▶ _待辦任務_:
[1] 列出摘錄文字中以〈〉標示的所有歌名。
[2] 請改寫摘錄文字中從「George 說,自己 18、19」開始、一直到「你是我女人能和我一起旅程⋯⋯」的想像,緣分與音樂也讓這些偉大的女性成為 MV 的一部分。」為止的段落,並將「小學生」換成「孩子們」。

▶ _摘錄文字_:
===

George 說,自己 18、19 歲就開始聽饒舌,認識陳老師前就先喜歡他的音樂,當他在西門町開店,樓上有個空間,就做起一直想搞的饒舌品牌。西門町現在已經鮮少有給年輕族群的表演場地,壹同會想推廣嘻哈,小舞台能扶植新生代的音樂創作人,相輔相成。小型的座談活動也可以在此落腳,讓不同的聲音有個家。
四、五月時,他們前往雙溪拍攝〈Billidumbom〉MV,採訪這天已給我們搶先看完初剪版本。延續著〈沿海假期〉的中心思想,一場比〈福爾摩沙〉更親土親民的 road trip,滿溢著東南亞、南美洲的濕氣,記錄下人與人、人與環境之間單純的友誼,不只是畫面美麗,應該更鮮少有臺灣饒舌歌手以此風格呈現作品。
勘景拍攝前後去了四、五次,造訪當地僅有 12 人的柑林國小,直接用音樂跟小學生交流,放著〈Billidumbom〉讓小朋友自由打節拍,整天玩在一起;旅途中意外遇見的婆婆媽媽阿姨觀光團,剛好符合陳彥衡對著歌詞中「你的微笑能引起微風的魔法 / 你是我女人能和我一起旅程⋯⋯」的想像,緣分與音樂也讓這些偉大的女性成為 MV 的一部分。

===

▶ _提供資料_:

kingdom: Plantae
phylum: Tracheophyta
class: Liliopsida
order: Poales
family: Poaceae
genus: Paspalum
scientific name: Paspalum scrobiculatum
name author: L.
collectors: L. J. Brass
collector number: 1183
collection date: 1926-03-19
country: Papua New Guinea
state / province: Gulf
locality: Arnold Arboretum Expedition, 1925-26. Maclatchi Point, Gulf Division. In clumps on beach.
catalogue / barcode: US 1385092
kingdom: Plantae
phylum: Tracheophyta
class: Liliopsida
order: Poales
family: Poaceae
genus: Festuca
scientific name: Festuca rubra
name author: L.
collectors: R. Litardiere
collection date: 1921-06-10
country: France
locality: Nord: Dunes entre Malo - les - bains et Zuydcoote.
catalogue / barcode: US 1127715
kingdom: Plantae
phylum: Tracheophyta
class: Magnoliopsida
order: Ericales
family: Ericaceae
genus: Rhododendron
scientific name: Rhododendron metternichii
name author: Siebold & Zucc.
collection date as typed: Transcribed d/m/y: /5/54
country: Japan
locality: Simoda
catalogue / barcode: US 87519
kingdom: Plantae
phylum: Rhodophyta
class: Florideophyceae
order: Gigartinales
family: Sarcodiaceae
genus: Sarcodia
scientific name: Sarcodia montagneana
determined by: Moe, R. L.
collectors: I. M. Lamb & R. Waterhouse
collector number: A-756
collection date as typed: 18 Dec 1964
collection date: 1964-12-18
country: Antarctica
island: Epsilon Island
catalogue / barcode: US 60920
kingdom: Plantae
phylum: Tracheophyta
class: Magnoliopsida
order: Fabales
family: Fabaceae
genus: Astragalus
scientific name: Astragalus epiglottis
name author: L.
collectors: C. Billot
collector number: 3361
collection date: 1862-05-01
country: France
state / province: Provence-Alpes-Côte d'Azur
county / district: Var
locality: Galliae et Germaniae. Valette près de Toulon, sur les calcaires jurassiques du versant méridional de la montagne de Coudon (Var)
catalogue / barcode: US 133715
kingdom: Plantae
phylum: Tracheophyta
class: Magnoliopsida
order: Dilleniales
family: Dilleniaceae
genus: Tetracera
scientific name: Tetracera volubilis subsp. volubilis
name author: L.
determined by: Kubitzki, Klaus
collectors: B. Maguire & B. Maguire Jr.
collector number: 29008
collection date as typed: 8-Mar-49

===

▶ _各題結果_:
[1] 〈Billidumbom〉、〈沿海假期〉、〈福爾摩沙〉

[2]
George 說,自己 18、19 歲就開始聽饒舌,認識陳老師前就先喜歡他的音樂,當他在西門町開店,樓上有個空間,就做起一直想搞的饒舌品牌。西門町現在已經鮮少有給年輕族群的表演場地,壹同會想推廣嘻哈,小舞台能扶植新生代的音樂創作人,相輔相成。小型的座談活動也可以在此落腳,讓不同的聲音有個家。
四、五月時,他們前往雙溪拍攝〈Billidumbom〉MV,採訪這天已給我們搶先看完初剪版本。延續著〈沿海假期〉的中心思想,一場比〈福爾摩沙〉更親土親民的 road trip,滿溢著東南亞、南美洲的濕氣,記錄下人與人、人與環境之間單純的友誼,不只是畫面美麗,應該更鮮少有臺灣饒舌歌手以此風格呈現作品。
勘景拍攝前後去了四、五次,造訪當地僅有 12 人的柑林國小,直接用音樂跟孩子們交流,放著〈Billidumbom〉讓小朋友自由打節拍,整天玩在一起;旅途中意外遇見的婆婆媽媽阿姨觀光團,剛好符合陳彥衡對著歌詞中「你的微笑能引起微風的魔法 / 你是我女人能和我一起旅程⋯⋯」的想像,緣分與音樂也讓這些偉大的女性成為 MV 的一部分。